Earlier in the day, it was time for women's saber to make its tournament debut. Honor Johnson (Bethesda, Md.), competing at her first Senior Worlds, led the way for Team USA with a 5-1 record in pools.

Thanks to her high indicator (+12), Johnson advanced directly into Wednesday's main tableau, where the incoming freshman at Princeton University joins Princeton grad Eliza Stone (Princeton, N.J.).

Stone, ranked No. 13 of the tournament's 133 fencers, bypassed pools entirely by virtue of her ranking in the top 16.

Tatiana Nazlymov (Bethesda, Md.) and Elizabeth Tartakovsky (Sea Bright, N.J.) each finished 4-2 in pools. That record advanced each woman to a win-and-in match for a spot in the final 64.

As fate would have it, they both faced German fencers in their direct elimination bouts.

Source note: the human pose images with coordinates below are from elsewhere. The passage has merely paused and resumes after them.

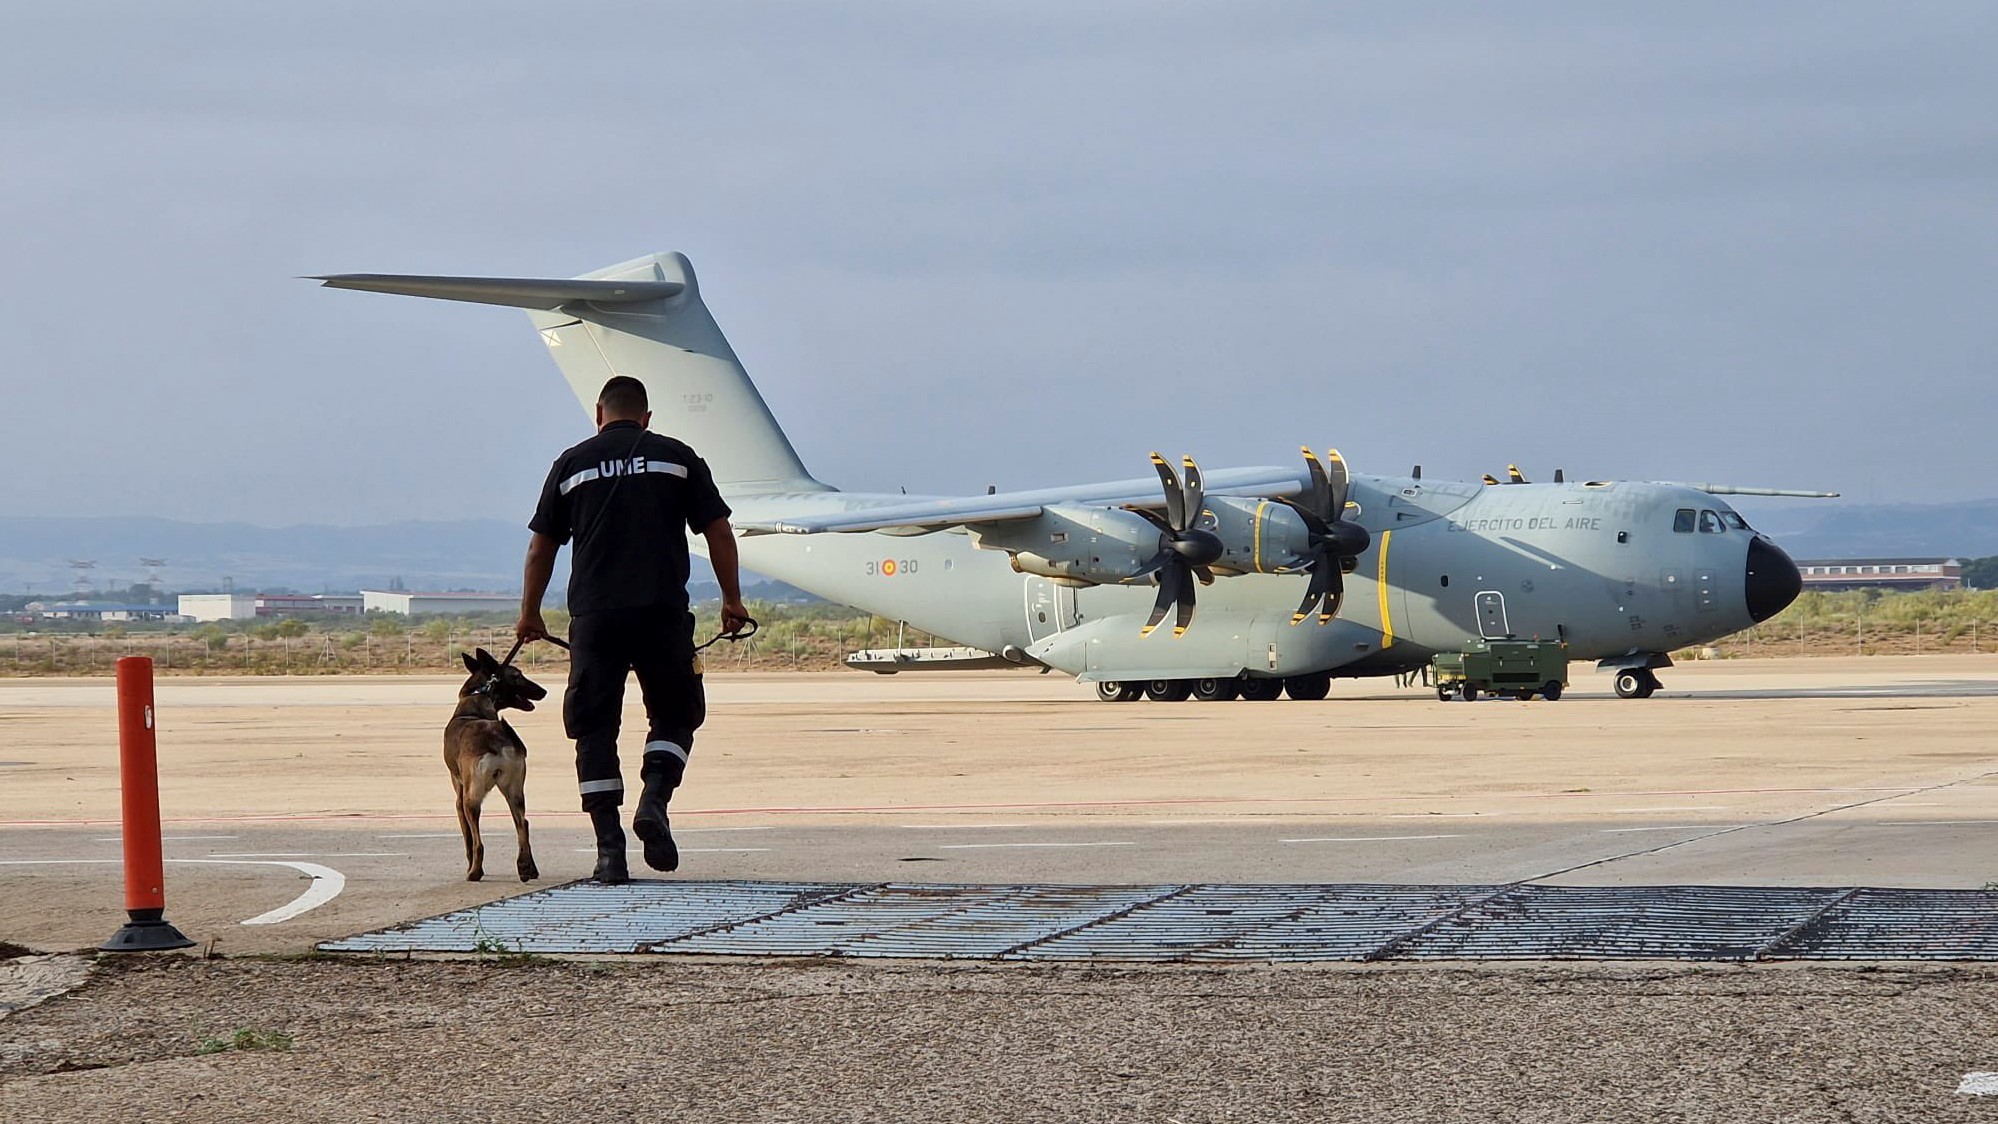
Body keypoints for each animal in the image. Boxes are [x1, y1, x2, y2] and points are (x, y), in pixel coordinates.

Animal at [449, 646, 547, 882]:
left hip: (472, 798)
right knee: (523, 824)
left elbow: (468, 839)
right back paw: (526, 867)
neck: (478, 698)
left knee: (478, 842)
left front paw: (470, 866)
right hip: (515, 790)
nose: (542, 691)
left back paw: (475, 872)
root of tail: (498, 735)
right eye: (517, 675)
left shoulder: (459, 794)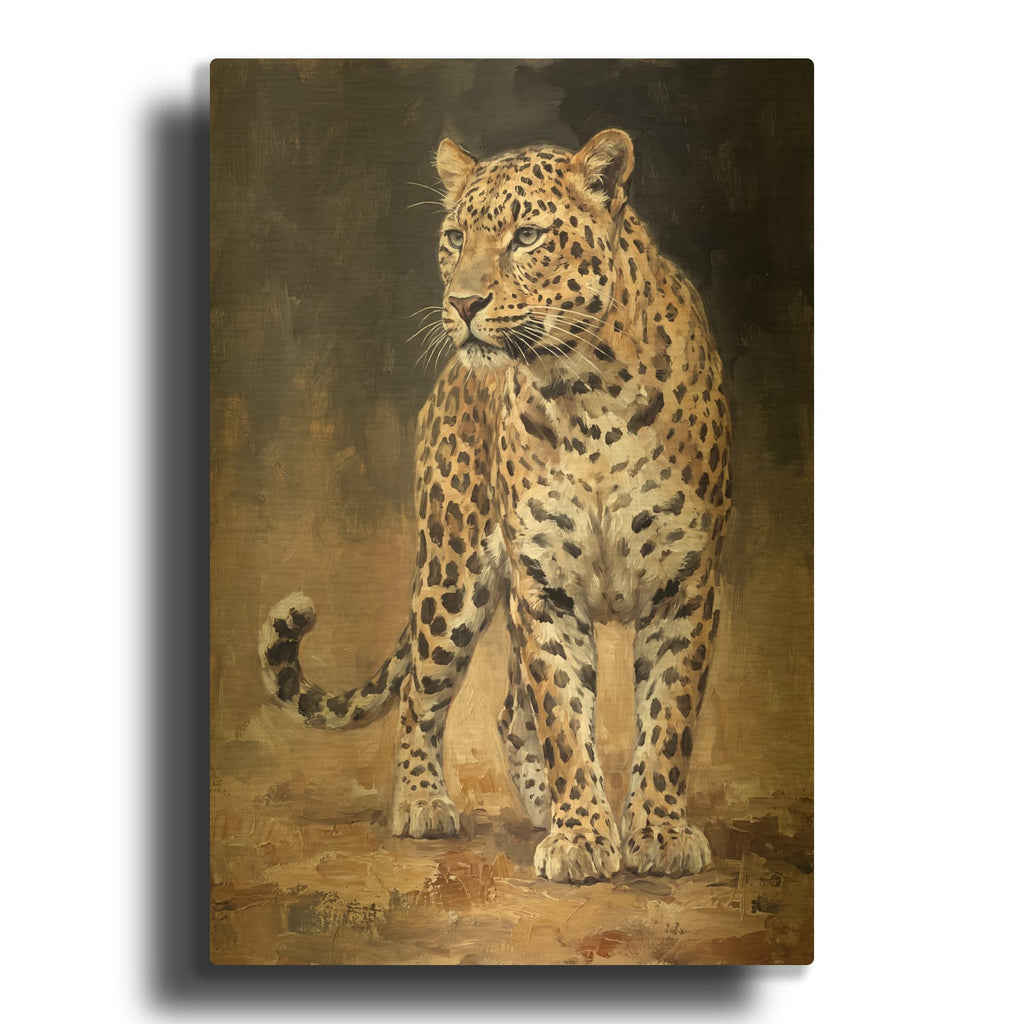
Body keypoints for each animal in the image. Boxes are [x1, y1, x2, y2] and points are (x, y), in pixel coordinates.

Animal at [259, 129, 732, 884]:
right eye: (455, 237)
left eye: (528, 236)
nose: (462, 304)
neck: (588, 392)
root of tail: (450, 380)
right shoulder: (544, 589)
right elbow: (565, 715)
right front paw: (582, 837)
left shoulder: (684, 583)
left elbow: (668, 716)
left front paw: (656, 832)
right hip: (452, 575)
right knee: (423, 698)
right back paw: (426, 805)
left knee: (510, 709)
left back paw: (545, 808)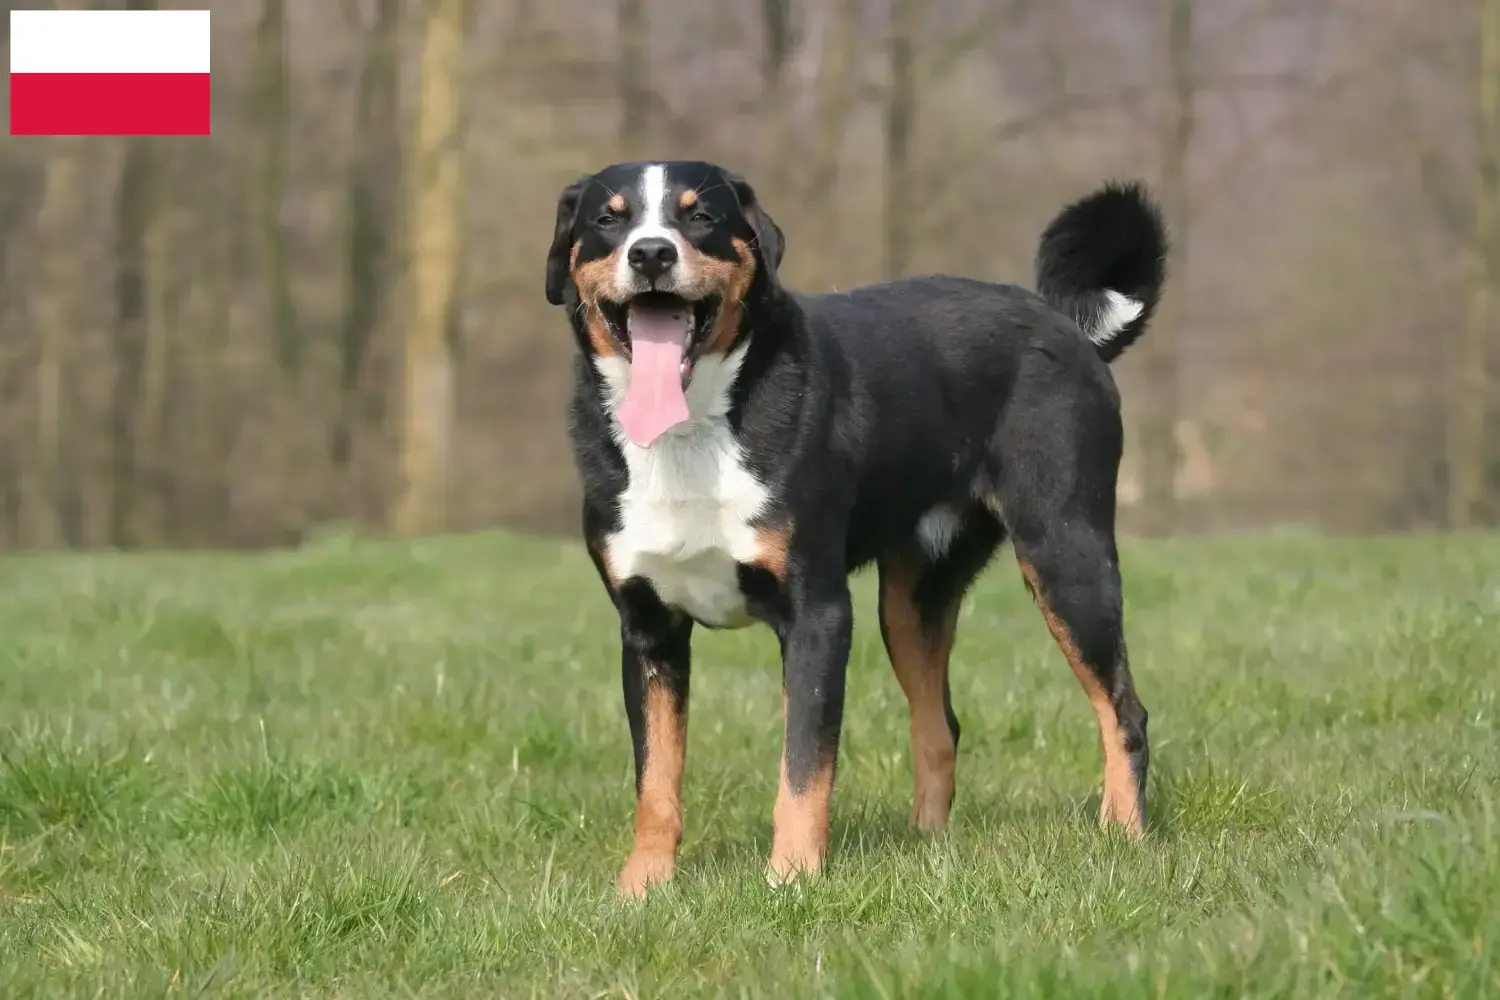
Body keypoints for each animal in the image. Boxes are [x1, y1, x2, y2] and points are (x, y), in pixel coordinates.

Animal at [546, 158, 1164, 899]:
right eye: (608, 220)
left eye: (700, 217)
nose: (651, 254)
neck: (690, 434)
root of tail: (1067, 326)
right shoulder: (648, 629)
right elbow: (656, 777)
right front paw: (642, 888)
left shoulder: (816, 613)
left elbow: (803, 766)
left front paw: (790, 878)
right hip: (911, 601)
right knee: (940, 725)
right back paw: (926, 847)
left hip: (1067, 555)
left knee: (1122, 711)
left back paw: (1123, 833)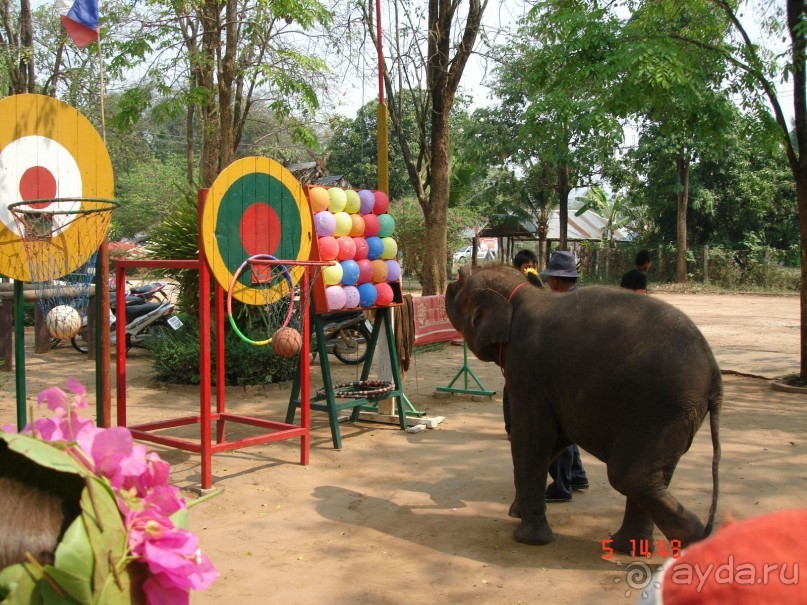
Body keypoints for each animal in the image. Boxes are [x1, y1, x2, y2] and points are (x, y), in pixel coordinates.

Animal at [446, 264, 724, 552]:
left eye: (461, 282)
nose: (454, 275)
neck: (523, 295)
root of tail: (714, 375)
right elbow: (554, 441)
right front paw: (517, 512)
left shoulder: (527, 369)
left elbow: (532, 439)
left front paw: (527, 538)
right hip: (678, 414)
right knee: (649, 475)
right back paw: (627, 546)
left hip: (661, 407)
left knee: (629, 476)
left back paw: (697, 543)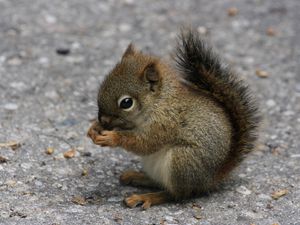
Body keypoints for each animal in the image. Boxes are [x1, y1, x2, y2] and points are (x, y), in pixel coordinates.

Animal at [86, 29, 260, 209]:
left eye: (126, 103)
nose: (103, 119)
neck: (159, 102)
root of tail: (211, 179)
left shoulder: (165, 123)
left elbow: (145, 143)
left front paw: (112, 137)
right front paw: (94, 128)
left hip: (182, 161)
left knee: (176, 194)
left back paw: (147, 197)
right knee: (159, 183)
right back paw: (137, 177)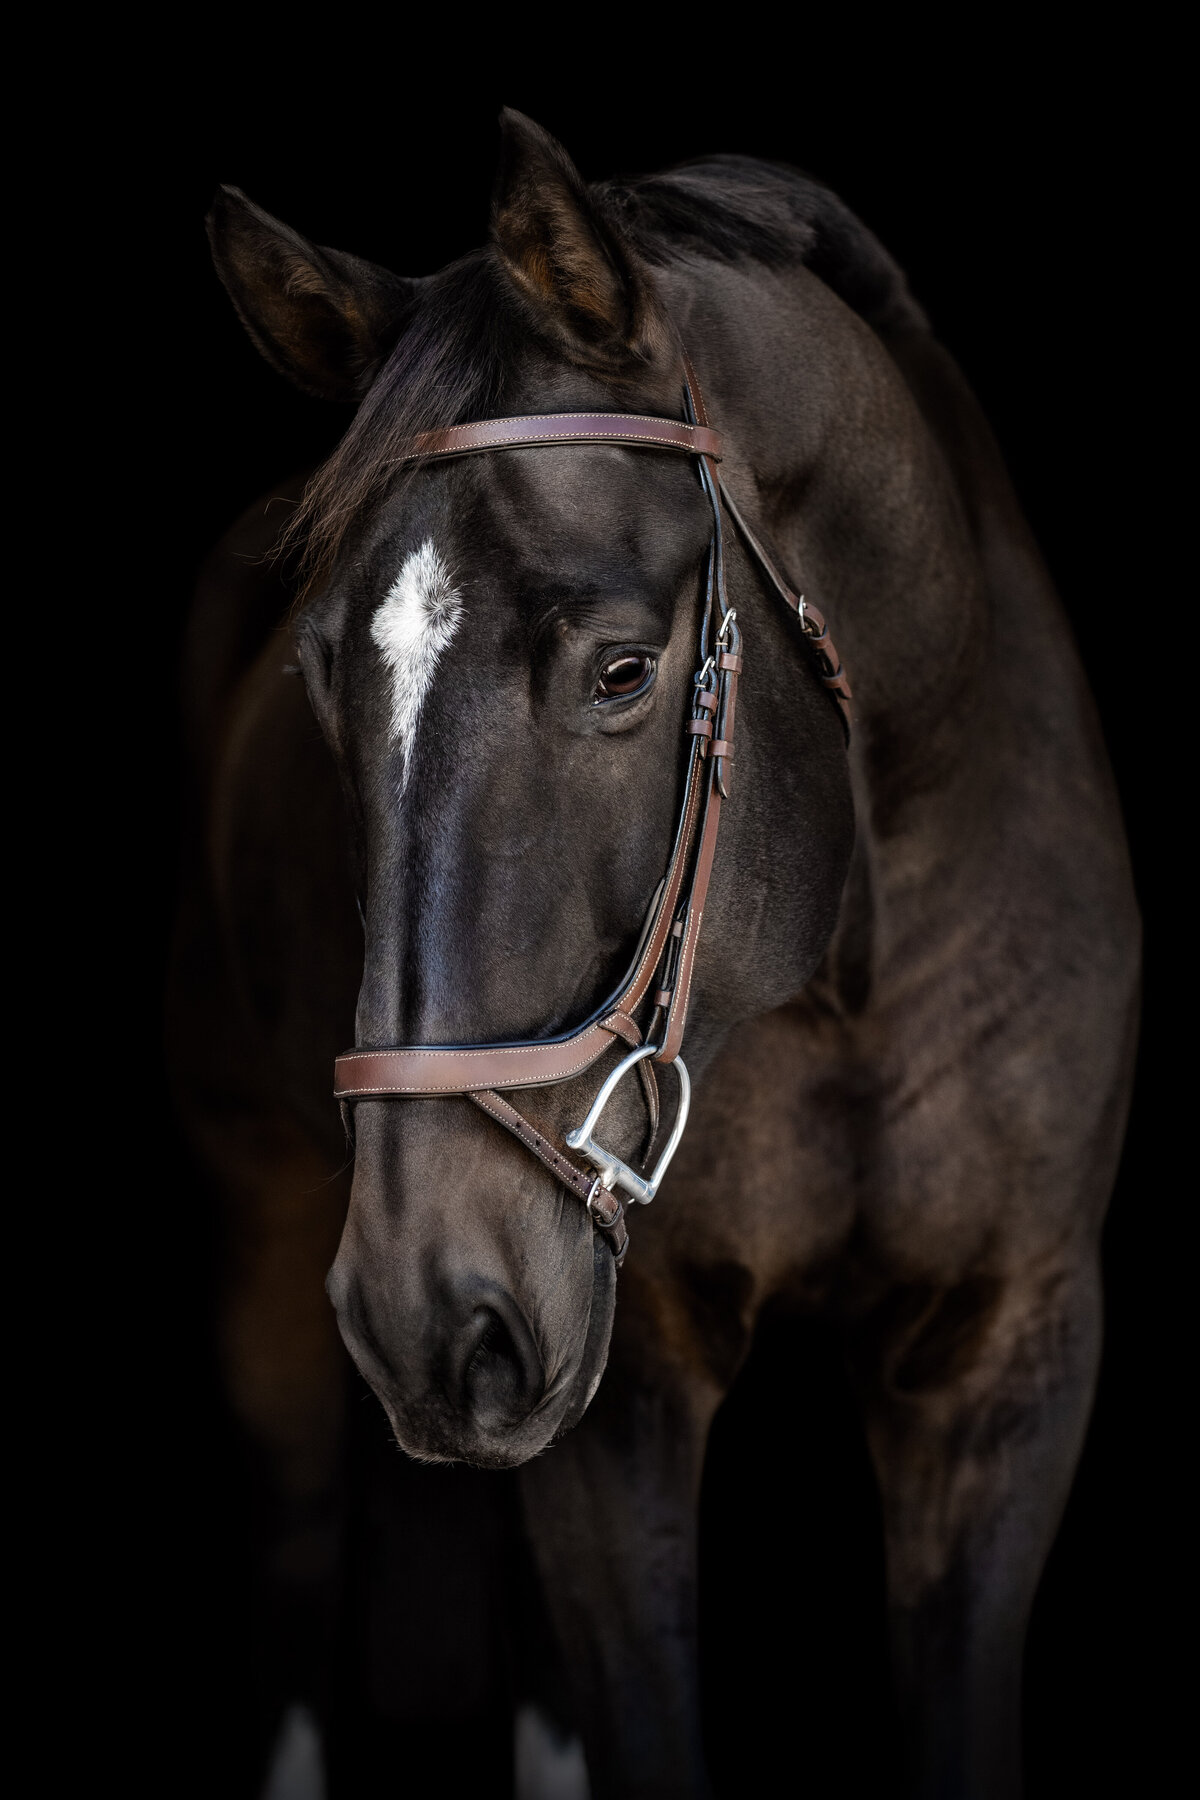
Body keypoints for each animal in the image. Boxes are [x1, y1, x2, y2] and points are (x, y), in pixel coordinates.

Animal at [169, 112, 1137, 1800]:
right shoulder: (629, 1395)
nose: (425, 1307)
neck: (849, 970)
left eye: (624, 671)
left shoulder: (1005, 1358)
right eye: (319, 676)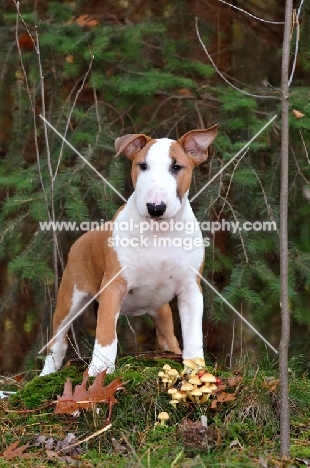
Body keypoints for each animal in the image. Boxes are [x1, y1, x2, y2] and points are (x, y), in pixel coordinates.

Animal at [40, 126, 218, 378]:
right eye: (142, 165)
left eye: (176, 167)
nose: (155, 208)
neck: (160, 232)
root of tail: (83, 238)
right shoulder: (114, 286)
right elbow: (106, 333)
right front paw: (99, 371)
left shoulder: (191, 288)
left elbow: (192, 334)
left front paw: (196, 371)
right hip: (70, 297)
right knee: (58, 341)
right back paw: (46, 373)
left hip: (161, 310)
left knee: (169, 338)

Nazlymov defeated Lea Krueger, 15-9, while Tartakovsky lost a close match to Larissa Eifler, 15-11.

What's Next?

The first medals of the 2022 Fencing World Championships will be earned Monday with world titles on the line in women's epee and men's saber.

Sixty-four athletes remain in each weapon, and they'll fence a single-elimination bracket until a world champion is crowned. (In individual fencing competitions — other than the Olympics — there is no bronze medal match, meaning there will be two bronze medalists in each event.) 

In women's epee, Team USA will be represented by Kat Holmes (Washington, D.C.)Margherita Guzzi Vincenti (Hartland, Wis.) and Anna van Brummen (Goleta, Calif.).

In men's saber, all four members of Team USA will compete: Daryl Homer (New York, N.Y.)Eli Dershwitz (Sherborn, Mass.)Andrew Mackiewicz (New York, N.Y.) and Khalil Thompson (Teaneck, N.J.).